Exercise instructions>
The entries below contain a line with "domaine. Faites appel" and a line with "Barley Wine Panettone". Retype exactly everything from the first down to the second, both included, and nothing else.

Records provided>
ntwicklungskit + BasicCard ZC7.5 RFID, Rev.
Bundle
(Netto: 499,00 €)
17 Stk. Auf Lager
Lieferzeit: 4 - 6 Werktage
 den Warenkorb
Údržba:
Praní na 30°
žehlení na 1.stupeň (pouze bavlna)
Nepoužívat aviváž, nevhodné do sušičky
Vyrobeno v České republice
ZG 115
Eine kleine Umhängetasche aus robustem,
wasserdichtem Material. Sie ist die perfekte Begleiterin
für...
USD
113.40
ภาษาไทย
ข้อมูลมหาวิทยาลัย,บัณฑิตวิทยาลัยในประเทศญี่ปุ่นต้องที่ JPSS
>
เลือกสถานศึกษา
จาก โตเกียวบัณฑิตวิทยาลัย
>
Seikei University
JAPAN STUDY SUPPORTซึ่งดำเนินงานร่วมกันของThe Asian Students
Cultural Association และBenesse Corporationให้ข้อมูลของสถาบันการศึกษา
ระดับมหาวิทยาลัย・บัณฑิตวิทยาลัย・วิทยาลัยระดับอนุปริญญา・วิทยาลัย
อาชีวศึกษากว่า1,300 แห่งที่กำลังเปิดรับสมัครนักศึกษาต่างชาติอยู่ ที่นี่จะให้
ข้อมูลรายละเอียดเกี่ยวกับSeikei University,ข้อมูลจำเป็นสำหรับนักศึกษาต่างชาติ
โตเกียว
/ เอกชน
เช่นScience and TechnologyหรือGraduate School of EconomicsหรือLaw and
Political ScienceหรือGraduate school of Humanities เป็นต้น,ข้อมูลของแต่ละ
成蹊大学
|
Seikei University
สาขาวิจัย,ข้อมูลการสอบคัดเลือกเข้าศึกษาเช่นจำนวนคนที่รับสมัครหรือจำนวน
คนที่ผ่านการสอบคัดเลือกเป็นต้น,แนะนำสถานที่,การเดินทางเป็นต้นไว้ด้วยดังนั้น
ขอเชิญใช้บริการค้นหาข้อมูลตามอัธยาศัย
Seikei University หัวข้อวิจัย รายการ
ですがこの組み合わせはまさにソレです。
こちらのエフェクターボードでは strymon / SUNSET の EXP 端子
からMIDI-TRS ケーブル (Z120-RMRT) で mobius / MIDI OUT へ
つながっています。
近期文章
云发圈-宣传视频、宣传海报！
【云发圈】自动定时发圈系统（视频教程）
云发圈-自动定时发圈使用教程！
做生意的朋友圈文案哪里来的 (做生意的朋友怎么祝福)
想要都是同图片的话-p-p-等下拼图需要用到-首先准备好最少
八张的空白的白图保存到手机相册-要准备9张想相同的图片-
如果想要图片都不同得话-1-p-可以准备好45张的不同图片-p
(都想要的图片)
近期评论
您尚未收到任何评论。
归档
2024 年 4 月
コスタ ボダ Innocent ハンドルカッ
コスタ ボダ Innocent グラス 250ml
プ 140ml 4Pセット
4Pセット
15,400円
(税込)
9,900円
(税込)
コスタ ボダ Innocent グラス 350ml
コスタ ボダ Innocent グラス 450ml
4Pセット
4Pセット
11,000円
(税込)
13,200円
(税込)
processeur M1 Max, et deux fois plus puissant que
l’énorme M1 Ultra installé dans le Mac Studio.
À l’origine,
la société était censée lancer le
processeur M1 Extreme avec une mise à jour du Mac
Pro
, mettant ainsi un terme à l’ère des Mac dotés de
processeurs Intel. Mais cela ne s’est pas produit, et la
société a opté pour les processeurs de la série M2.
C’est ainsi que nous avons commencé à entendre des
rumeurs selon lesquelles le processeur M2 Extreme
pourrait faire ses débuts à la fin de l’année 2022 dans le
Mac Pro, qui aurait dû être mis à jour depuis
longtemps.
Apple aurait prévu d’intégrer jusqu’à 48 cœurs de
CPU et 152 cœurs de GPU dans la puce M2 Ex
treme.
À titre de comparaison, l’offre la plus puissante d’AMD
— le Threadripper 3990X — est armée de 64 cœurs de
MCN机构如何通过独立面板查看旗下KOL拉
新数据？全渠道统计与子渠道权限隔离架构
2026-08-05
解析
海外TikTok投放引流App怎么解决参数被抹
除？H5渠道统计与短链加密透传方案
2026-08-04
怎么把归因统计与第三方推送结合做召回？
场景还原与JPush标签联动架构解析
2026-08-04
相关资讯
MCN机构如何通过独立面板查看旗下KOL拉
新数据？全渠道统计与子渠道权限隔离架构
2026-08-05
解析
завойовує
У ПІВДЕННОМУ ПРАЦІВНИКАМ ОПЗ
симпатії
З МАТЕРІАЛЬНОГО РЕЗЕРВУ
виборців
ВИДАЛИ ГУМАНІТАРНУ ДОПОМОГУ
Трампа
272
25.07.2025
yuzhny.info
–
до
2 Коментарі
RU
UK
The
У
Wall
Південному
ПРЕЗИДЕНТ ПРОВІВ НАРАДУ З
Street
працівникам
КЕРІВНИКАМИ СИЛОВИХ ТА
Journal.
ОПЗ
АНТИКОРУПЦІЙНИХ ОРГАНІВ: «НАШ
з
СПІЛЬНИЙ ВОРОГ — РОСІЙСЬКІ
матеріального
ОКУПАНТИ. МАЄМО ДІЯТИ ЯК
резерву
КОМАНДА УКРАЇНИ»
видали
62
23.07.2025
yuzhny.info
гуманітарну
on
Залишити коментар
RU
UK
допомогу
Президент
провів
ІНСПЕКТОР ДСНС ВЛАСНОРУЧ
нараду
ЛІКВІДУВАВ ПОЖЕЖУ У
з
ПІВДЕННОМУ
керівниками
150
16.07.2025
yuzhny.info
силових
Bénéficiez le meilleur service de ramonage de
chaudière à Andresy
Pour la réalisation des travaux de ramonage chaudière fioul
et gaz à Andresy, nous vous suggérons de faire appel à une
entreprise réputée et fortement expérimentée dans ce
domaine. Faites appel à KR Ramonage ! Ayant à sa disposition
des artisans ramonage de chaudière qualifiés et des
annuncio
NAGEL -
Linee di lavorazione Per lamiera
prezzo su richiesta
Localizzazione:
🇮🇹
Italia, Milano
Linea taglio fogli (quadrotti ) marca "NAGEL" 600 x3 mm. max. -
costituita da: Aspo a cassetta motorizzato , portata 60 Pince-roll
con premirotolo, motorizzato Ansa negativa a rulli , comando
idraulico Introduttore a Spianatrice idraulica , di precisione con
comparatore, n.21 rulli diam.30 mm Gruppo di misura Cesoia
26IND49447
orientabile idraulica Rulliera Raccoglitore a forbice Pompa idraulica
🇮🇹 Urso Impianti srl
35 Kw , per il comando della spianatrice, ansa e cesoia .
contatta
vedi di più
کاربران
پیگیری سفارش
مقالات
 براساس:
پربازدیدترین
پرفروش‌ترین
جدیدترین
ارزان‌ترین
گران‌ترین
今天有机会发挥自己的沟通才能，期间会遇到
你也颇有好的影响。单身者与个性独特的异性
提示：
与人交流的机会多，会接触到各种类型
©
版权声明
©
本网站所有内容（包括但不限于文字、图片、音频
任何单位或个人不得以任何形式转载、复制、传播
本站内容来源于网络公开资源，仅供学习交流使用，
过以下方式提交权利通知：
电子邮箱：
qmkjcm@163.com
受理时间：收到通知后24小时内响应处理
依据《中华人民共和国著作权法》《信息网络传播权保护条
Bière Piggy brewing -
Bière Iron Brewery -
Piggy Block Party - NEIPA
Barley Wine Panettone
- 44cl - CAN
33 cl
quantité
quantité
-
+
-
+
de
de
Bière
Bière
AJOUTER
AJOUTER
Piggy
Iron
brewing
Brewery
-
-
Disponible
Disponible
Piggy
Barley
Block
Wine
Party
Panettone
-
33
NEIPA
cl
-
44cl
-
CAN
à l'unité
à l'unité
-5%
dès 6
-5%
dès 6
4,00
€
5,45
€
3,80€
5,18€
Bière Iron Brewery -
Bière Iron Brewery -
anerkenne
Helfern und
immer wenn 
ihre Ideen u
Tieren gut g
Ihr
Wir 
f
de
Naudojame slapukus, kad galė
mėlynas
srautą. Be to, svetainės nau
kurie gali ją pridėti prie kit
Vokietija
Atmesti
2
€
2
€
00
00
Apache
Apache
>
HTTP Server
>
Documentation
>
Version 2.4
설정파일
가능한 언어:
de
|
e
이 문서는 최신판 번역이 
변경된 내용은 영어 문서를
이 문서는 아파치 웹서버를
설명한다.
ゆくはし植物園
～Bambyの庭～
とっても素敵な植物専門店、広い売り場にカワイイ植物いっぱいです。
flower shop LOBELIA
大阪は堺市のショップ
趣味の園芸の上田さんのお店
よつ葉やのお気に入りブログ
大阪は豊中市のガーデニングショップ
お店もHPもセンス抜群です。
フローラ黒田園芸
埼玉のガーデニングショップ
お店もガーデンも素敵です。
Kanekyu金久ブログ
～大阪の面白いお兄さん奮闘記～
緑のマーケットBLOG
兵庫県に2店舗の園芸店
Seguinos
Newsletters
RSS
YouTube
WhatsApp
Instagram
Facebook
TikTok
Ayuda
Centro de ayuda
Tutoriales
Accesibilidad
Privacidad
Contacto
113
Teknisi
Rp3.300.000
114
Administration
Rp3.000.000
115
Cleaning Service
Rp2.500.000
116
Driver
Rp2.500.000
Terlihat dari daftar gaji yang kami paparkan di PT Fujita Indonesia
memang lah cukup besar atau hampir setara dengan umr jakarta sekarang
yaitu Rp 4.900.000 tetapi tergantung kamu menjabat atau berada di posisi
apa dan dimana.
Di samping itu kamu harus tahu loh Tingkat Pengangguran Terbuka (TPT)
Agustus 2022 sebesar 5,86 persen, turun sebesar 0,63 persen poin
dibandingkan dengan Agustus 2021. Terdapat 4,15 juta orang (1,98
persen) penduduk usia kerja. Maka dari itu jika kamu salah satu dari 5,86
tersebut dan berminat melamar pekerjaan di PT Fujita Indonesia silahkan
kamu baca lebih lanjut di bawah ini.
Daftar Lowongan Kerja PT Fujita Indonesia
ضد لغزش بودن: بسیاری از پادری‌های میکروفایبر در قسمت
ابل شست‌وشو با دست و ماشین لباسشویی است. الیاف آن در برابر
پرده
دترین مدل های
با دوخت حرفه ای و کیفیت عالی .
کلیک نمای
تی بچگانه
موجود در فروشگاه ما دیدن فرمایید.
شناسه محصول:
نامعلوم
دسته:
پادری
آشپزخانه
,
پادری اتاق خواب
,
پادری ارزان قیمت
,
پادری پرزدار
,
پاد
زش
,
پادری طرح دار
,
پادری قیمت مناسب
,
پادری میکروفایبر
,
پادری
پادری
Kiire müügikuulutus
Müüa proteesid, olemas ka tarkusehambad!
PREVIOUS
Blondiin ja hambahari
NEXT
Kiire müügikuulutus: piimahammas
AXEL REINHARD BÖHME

Result of this exercise>
domaine. Faites appel à KR Ramonage ! Ayant à sa disposition
des artisans ramonage de chaudière qualifiés et des
annuncio
NAGEL -
Linee di lavorazione Per lamiera
prezzo su richiesta
Localizzazione:
🇮🇹
Italia, Milano
Linea taglio fogli (quadrotti ) marca "NAGEL" 600 x3 mm. max. -
costituita da: Aspo a cassetta motorizzato , portata 60 Pince-roll
con premirotolo, motorizzato Ansa negativa a rulli , comando
idraulico Introduttore a Spianatrice idraulica , di precisione con
comparatore, n.21 rulli diam.30 mm Gruppo di misura Cesoia
26IND49447
orientabile idraulica Rulliera Raccoglitore a forbice Pompa idraulica
🇮🇹 Urso Impianti srl
35 Kw , per il comando della spianatrice, ansa e cesoia .
contatta
vedi di più
کاربران
پیگیری سفارش
مقالات
 براساس:
پربازدیدترین
پرفروش‌ترین
جدیدترین
ارزان‌ترین
گران‌ترین
今天有机会发挥自己的沟通才能，期间会遇到
你也颇有好的影响。单身者与个性独特的异性
提示：
与人交流的机会多，会接触到各种类型
©
版权声明
©
本网站所有内容（包括但不限于文字、图片、音频
任何单位或个人不得以任何形式转载、复制、传播
本站内容来源于网络公开资源，仅供学习交流使用，
过以下方式提交权利通知：
电子邮箱：
qmkjcm@163.com
受理时间：收到通知后24小时内响应处理
依据《中华人民共和国著作权法》《信息网络传播权保护条
Bière Piggy brewing -
Bière Iron Brewery -
Piggy Block Party - NEIPA
Barley Wine Panettone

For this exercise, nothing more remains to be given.